* EXERCISE MATERIALS *
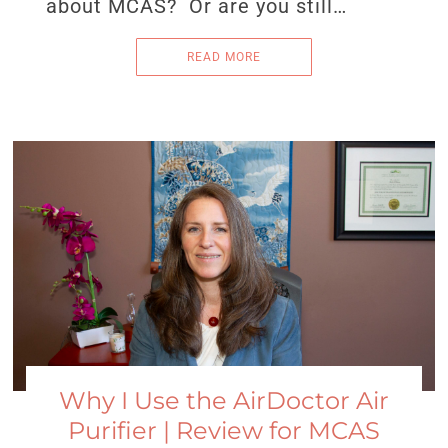
about MCAS? Or are you still…
READ MORE
Why I Use the AirDoctor Air
Purifier | Review for MCAS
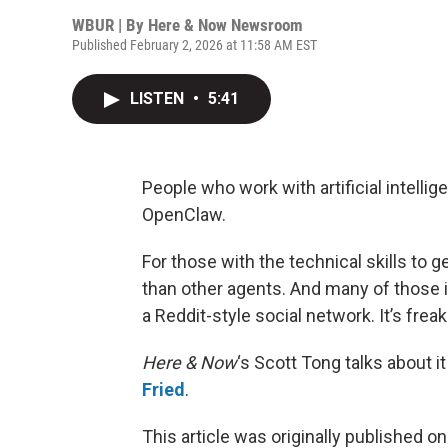
WBUR | By
Here & Now Newsroom
Published February 2, 2026 at 11:58 AM EST
LISTEN
•
5:41
People who work with artificial intelli
OpenClaw.
For those with the technical skills to g
than other agents. And many of those i
a Reddit-style social network. It’s fre
Here & Now
‘s Scott Tong talks about 
Fried
.
This article was originally published o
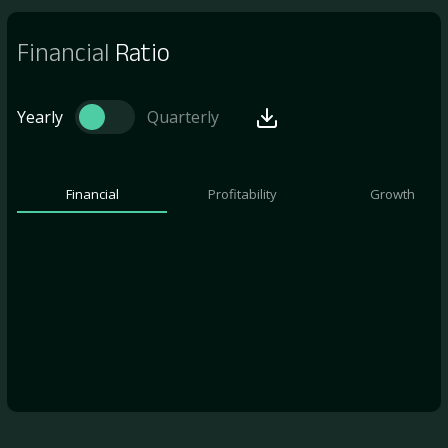
Financial
Ratio
Yearly
Quarterly
Financial
Profitability
Growth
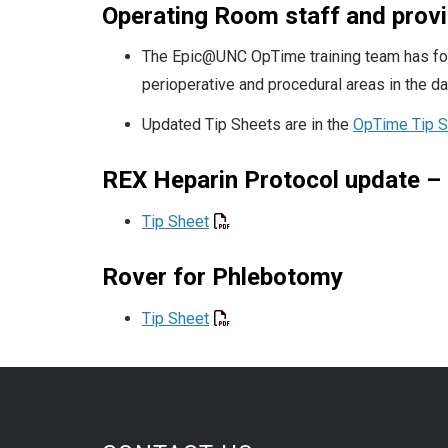
Operating Room staff and prov
The Epic@UNC OpTime training team has form
perioperative and procedural areas in the d
Updated Tip Sheets are in the
OpTime Tip Sh
REX Heparin Protocol update – 
Tip Sheet
Rover for Phlebotomy
Tip Sheet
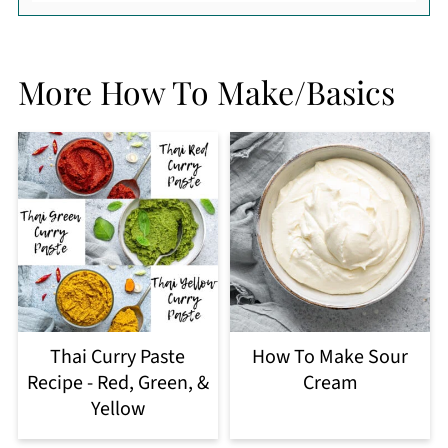
More How To Make/Basics
Thai Curry Paste
How To Make Sour
Recipe - Red, Green, &
Cream
Yellow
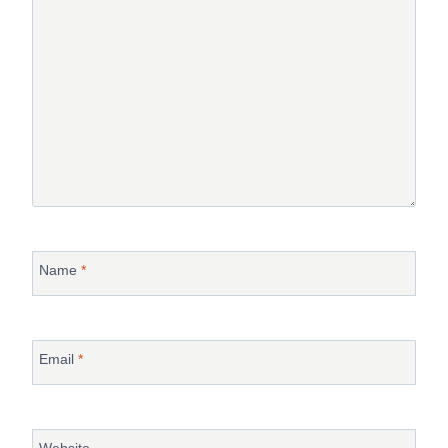
Name
*
Email
*
Website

* JOB *
Could you copy the text of every item above, line for line, leaving the pictures out of your answer?

* WRITTEN RESPONSE *
about MCAS? Or are you still…
READ MORE
Why I Use the AirDoctor Air
Purifier | Review for MCAS
WBUR | By
Here & Now Newsroom
Published February 2, 2026 at 11:58 AM EST
LISTEN
•
5:41
People who work with artificial intelli
OpenClaw.
For those with the technical skills to g
than other agents. And many of those i
a Reddit-style social network. It’s fre
Here & Now
‘s Scott Tong talks about 
Fried
.
This article was originally published o
Financial
Ratio
Yearly
Quarterly
Financial
Profitability
Growth
Operating Room staff and prov
The Epic@UNC OpTime training team has form
perioperative and procedural areas in the d
Updated Tip Sheets are in the
OpTime Tip Sh
REX Heparin Protocol update – 
Tip Sheet
Rover for Phlebotomy
Tip Sheet
More How To Make/Basics
Thai Curry Paste
How To Make Sour
Recipe - Red, Green, &
Cream
Yellow
Name
*
Email
*
Website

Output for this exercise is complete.